Belgian Federal Parliament
- Territorial extent: Belgium
- Passed by: Belgian Chamber of Rep.
- Passed: 22 June 1967
- Passed by: Belgian Senate
- Passed: 29 June 1967
- Royal assent: 10 October 1967
- Commenced: 1 November 1970

Summary
- This code governs the organisation of the courts and tribunals of Belgium, their jurisdiction and their procedure.

= Belgian Judicial Code =

Code of law in Belgium

The Belgian Judicial Code (Gerechtelijk Wetboek, Code Judiciaire, Gerichtsgesetzbuch) is a code of law in the country of Belgium, formally adopted on 10 October 1967 and currently still in force. The Judicial Code governs the organisation of the courts and tribunals of the Belgian judiciary, their jurisdiction, as well as the applicable rules of civil procedure. As such, the Judicial Code is one of the important codes of law in the Belgian legal system.

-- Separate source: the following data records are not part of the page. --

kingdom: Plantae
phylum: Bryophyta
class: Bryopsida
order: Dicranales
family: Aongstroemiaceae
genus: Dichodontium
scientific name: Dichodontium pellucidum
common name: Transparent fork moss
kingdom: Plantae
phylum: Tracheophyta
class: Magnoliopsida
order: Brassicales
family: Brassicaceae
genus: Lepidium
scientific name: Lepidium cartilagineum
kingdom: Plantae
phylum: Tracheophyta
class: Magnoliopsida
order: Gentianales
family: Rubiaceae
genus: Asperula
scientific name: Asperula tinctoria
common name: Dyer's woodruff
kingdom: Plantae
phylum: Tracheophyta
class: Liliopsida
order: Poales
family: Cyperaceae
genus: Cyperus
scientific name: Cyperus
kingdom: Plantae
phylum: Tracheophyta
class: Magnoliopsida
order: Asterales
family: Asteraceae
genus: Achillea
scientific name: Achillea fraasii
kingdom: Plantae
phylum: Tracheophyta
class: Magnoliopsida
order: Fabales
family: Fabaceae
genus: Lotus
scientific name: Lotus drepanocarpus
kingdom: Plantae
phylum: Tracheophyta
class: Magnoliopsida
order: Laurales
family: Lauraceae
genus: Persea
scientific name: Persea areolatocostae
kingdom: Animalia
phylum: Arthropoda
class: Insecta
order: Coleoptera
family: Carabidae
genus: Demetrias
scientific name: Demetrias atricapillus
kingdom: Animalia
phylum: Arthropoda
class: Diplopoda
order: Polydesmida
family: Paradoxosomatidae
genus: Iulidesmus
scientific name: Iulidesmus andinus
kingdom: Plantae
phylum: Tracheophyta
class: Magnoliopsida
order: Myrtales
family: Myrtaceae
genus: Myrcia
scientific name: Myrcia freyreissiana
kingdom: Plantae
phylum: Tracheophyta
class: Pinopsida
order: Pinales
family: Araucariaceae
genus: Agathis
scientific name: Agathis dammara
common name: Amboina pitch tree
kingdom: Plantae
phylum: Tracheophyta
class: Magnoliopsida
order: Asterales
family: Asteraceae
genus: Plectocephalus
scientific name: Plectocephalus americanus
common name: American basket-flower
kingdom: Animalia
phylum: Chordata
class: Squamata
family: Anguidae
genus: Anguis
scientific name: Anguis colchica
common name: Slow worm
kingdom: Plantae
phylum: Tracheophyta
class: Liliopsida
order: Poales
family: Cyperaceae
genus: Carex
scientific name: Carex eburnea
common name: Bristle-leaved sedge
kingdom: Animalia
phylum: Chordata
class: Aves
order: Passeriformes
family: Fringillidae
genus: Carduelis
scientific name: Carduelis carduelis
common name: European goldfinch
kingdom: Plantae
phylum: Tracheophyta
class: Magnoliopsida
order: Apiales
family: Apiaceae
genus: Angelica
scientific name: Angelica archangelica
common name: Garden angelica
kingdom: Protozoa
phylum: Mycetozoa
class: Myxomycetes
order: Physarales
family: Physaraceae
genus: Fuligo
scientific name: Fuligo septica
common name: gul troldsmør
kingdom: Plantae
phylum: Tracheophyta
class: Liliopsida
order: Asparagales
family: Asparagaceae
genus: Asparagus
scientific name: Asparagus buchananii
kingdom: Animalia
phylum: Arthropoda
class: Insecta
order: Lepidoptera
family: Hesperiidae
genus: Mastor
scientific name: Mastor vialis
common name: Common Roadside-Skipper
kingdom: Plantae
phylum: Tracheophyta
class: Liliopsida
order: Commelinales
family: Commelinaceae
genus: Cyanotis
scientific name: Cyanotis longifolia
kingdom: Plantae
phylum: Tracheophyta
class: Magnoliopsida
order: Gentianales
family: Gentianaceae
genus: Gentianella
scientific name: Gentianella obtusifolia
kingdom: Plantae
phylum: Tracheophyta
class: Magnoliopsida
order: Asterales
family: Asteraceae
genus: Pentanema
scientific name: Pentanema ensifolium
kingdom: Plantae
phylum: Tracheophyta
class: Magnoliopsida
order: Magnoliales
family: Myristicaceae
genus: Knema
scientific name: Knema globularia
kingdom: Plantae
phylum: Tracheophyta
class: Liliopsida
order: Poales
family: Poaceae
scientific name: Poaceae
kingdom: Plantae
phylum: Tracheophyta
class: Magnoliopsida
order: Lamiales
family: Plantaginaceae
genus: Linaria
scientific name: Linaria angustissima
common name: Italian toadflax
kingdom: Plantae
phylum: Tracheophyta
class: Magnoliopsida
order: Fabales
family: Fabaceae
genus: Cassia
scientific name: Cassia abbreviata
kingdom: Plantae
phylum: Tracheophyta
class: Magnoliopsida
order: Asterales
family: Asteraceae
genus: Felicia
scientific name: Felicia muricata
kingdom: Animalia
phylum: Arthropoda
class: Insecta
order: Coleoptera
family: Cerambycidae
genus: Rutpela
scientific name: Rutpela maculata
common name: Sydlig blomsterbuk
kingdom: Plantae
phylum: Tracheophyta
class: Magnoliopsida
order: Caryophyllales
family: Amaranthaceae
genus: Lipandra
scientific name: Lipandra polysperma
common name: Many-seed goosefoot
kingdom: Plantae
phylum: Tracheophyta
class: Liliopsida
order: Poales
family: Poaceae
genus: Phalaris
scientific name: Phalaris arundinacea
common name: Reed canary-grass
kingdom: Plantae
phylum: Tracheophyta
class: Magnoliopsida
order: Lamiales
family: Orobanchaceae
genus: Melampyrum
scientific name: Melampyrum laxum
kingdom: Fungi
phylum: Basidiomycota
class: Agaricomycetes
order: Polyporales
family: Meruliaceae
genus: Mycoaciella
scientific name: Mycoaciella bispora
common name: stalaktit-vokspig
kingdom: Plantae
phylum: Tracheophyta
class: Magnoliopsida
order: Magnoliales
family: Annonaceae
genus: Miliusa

In criminal proceedings however, the jurisdiction and rules of procedure of the courts and tribunals of Belgium are governed by the Belgian Code of Criminal Procedure.

== History ==
The proposed law containing the Judicial Code was passed by the Belgian Chamber of Representatives on 22 June 1967 and by the Belgian Senate on 29 June 1967.

The adopted law was subsequently promulgated by Baudouin, King of the Belgians on 10 October 1967, and entered into force on 1 November 1970. The Judicial Code has been amended many times since.

== Contents ==
=== Part I: General principles ===

This part of the code (articles 1–57) contains general provisions regarding the adjudication of cases and the value of judgments and rulings.

=== Part II: Judicial organization ===

This part of the code (articles 58–555/16) consists of six 'books':

- Book I: Bodies of the judiciary (articles 58–287novies) establishes the bodies that constitute the judiciary, and governs the appointment and career of judicial officers and court personnel;
- Book II: Judicial offices (articles 288–427quater) governs the duties, the remuneration and the retirement of judicial officers and court personnel, as well as disciplinary procedures regarding their offices and professions;
- Book III: Bar (articles 428–508) governs the practice of the profession of attorney, and establishes their professional bodies;
- Book IIIbis: First-line and second-line legal aid (articles 508/1–508/25) regulates the provision of first-line and second-line legal aid;
- Book IV: Court bailiffs (articles 509–555quinquies) governs the practice of the office of court bailiff, and establishes their professional bodies;
- Book V: Court experts and sworn translators, interpreters and translator-interpreters (articles 555/6–555/16) governs the practice of the professions of court expert, translator, interpreter and translator-interpreter.

=== Part III: Competence ===

This part of the code (articles 556–663) lays down the jurisdiction of each of the courts and tribunals, and the procedures to settle jurisdictional conflicts between them.

=== Part IV: Civil procedure ===

This part of the code (articles 664–1385octiesdecies) consists of four 'books':

- Book I: Legal aid (articles 664–699ter) regulates the provision of legal aid;
- Book II: Proceedings (articles 700–1041) governs the manner in which actions ought to be brought and adjudicated, and the applicable rules of evidence;
- Book III: Means of recourse (articles 1042–1147bis) establishes the legal remedies against judgments and rulings (including opposition, appeal, appeal in cassation, third-party opposition, retraction and judicial misconduct proceedings);
- Book IV: Particular procedures (articles 1148–1385octiesdecies) establishes a number of procedures for specific cases (including amongst other things: surveys, court auctions, probate proceedings, adoptions, deferral of payment, tenancy matters, ...).

=== Part V: Provisional seizures, means of execution and collective debt settlement ===

This part of the code (articles 1386–1675/27) governs the manner in which to conduct sequestrations, seizures and attachments of property, lays down the procedures for collective debt settlements, and establishes central registers for seizure and debt settlement records.

=== Part VI: Arbitration ===

This part of the code (articles 1676–1723/1) governs the practice and conduct of out-of-court arbitration proceedings, as well as the value of and means of recourse against arbitral awards.

=== Part VII: Mediation ===

This part of the code (articles 1724–1737) governs the practice and conduct of both court-ordered and out-of-court mediation, as well as the value of settlements.

=== Part VIII: Collaborative law ===

This part of the code (articles 1738–1747) governs the practice and conduct of collaborative law.

=== Annex: Territorial boundaries and seats of courts and tribunals ===

This annex to the code (articles 1–6) prescribes the territorial boundaries of the judicial cantons, arrondissements ("districts") and areas, as well as the seat of the courts and tribunals of these territories.